A secretaria lembrou ainda que, em 2019, algumas unidades da Polícia Militar (PM) também começaram a bloquear os aparelhos roubados e furtados imediatamente após o registro da ocorrência. O pioneiro foi o 60º Batalhão, com sede em Nova Serrana, na região Centro-Oeste do Estado. Isso também já está acontecendo em cidades como Montes Claros, Divinópolis, Carmo do Cajuru, Cláudio, São Gonçalo do Pará, Itaúna e Itatiaiuçu. 

Redução nos crimes

Ainda de acordo com a Sejusp, após um ano do Cbloq, as ocorrências de roubo de celulares apresentaram uma queda de 33%, passando de 7.569 registros em 2018 para 5.060 no mesmo período deste ano. A redução também foi sentida em Minas Gerais, com os casos deste crime passando de 20.052 para 14.343 em 2019, uma queda de 28%. 

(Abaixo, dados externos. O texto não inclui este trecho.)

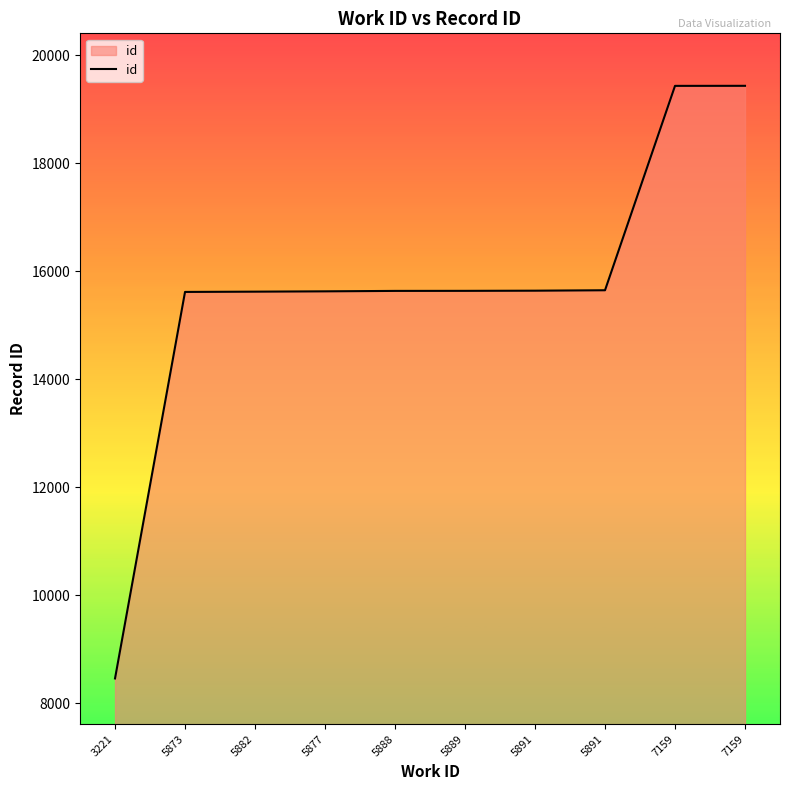

True or false: the data shows 8463 at 3221.

True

Visando ampliar a chance da inutilização dos celulares quando eles estiverem com os criminosos ou receptador, a pasta permite que a vítima faça o bloqueio de equipamentos cujo registro da ocorrência tenha acontecido em até 48h antes do processo. Entretanto, mesmo que o registro tenha sido feito antes desse prazo, a pessoa pode solicitar o bloqueio, porém, é preciso comparecer a uma unidade da PM ou da Polícia Civil (PC). 

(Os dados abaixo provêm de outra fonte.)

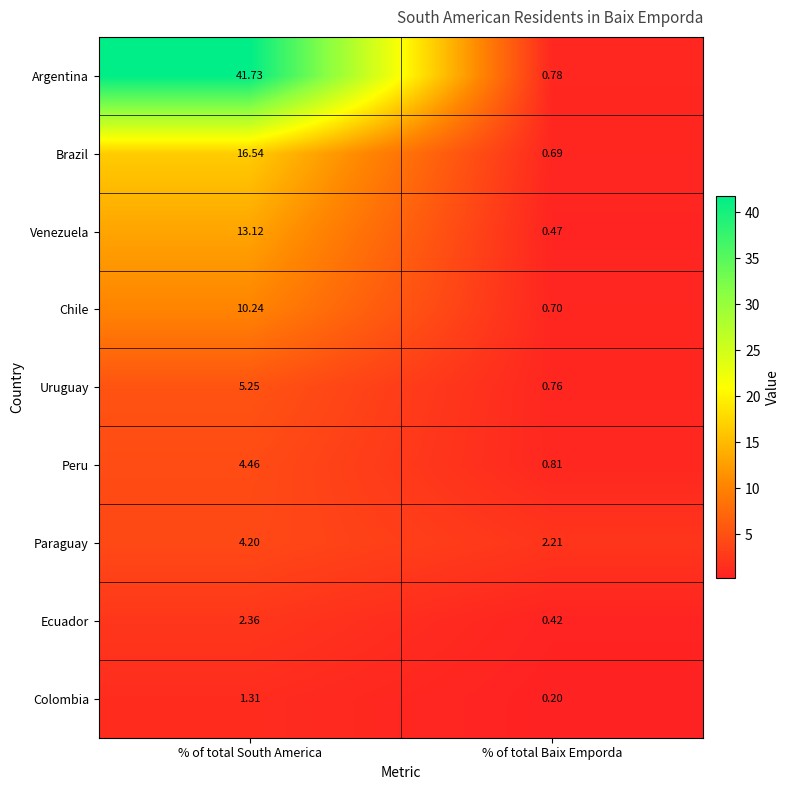

At which label does Brazil first exceed 16?

% of total South America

"Vale ressaltar que apenas o aparelho celular é bloqueado por meio da Cbloc. O cidadão não perde o número da linha ou qualquer benefício junto à operadora, se assim desejar. O bloqueio da linha, inclusive, por não se tratar de procedimento de segurança pública, deve seguir o trâmite normal hoje utilizado pelo dono do celular que foi roubado ou furtado: deve-se fazer contato junto a cada operadora", completa a secretaria. 

Recuperação

É importante lembrar que, caso o aparelho bloqueado pela vítima seja recuperado pelas forças policiais, as corporações entram em contato com o proprietário, que só precisará se dirigir à unidade policial para retirar o celular, sendo necessário apenas o preenchimento do Termo de Restituição. Além disso, a autoridade será a responsável, por meio de sistema próprio, pela realização do pedido de desbloqueio do aparelho via Anatel.

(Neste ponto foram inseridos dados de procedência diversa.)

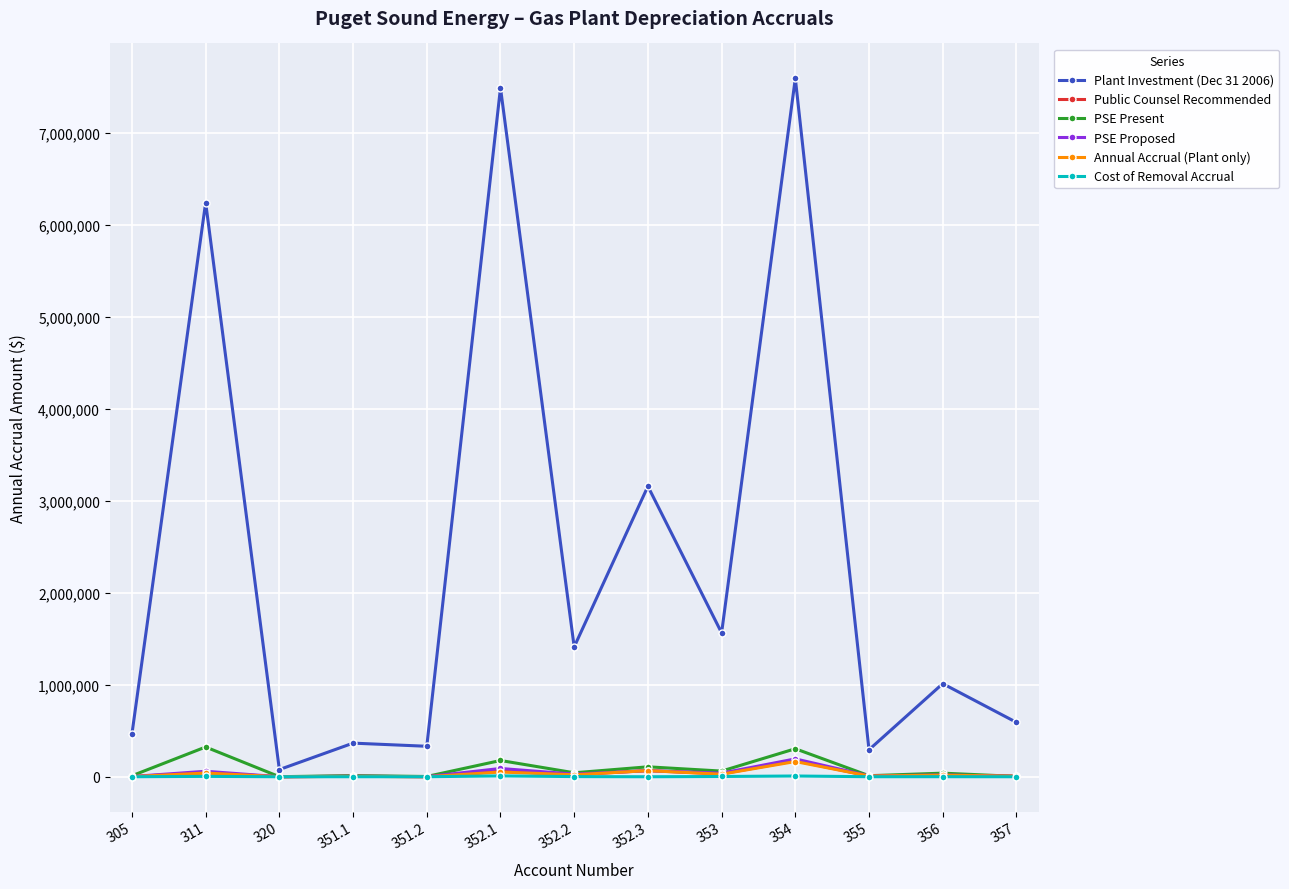

How many times do Public Counsel Recommended and PSE Proposed cross each other?

5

Isso aconteceu com a fisioterapeuta Jessica Ribeiro, de 28 anos. Ela foi roubada dia 16 de maio deste ano e, oito dias depois, teve a surpresa de ter o aparelho recuperado e devolvido pela Delegacia de Polícia Civil de Nova Serrana. "Depois de uma semana, recebi uma ligação dizendo que conseguiram recuperar o meu telefone. Foi uma grata surpresa. É uma chance de ter o telefone de volta. Tenho recomendado para todos os amigos e familiares", garante a jovem.

O celular dela foi entregue por uma pessoa que havia comprado o aparelho após contato com um vendedor em uma rede social e, depois de efetuar o pagamento, acabou descobrindo que o celular estava bloqueado por roubo.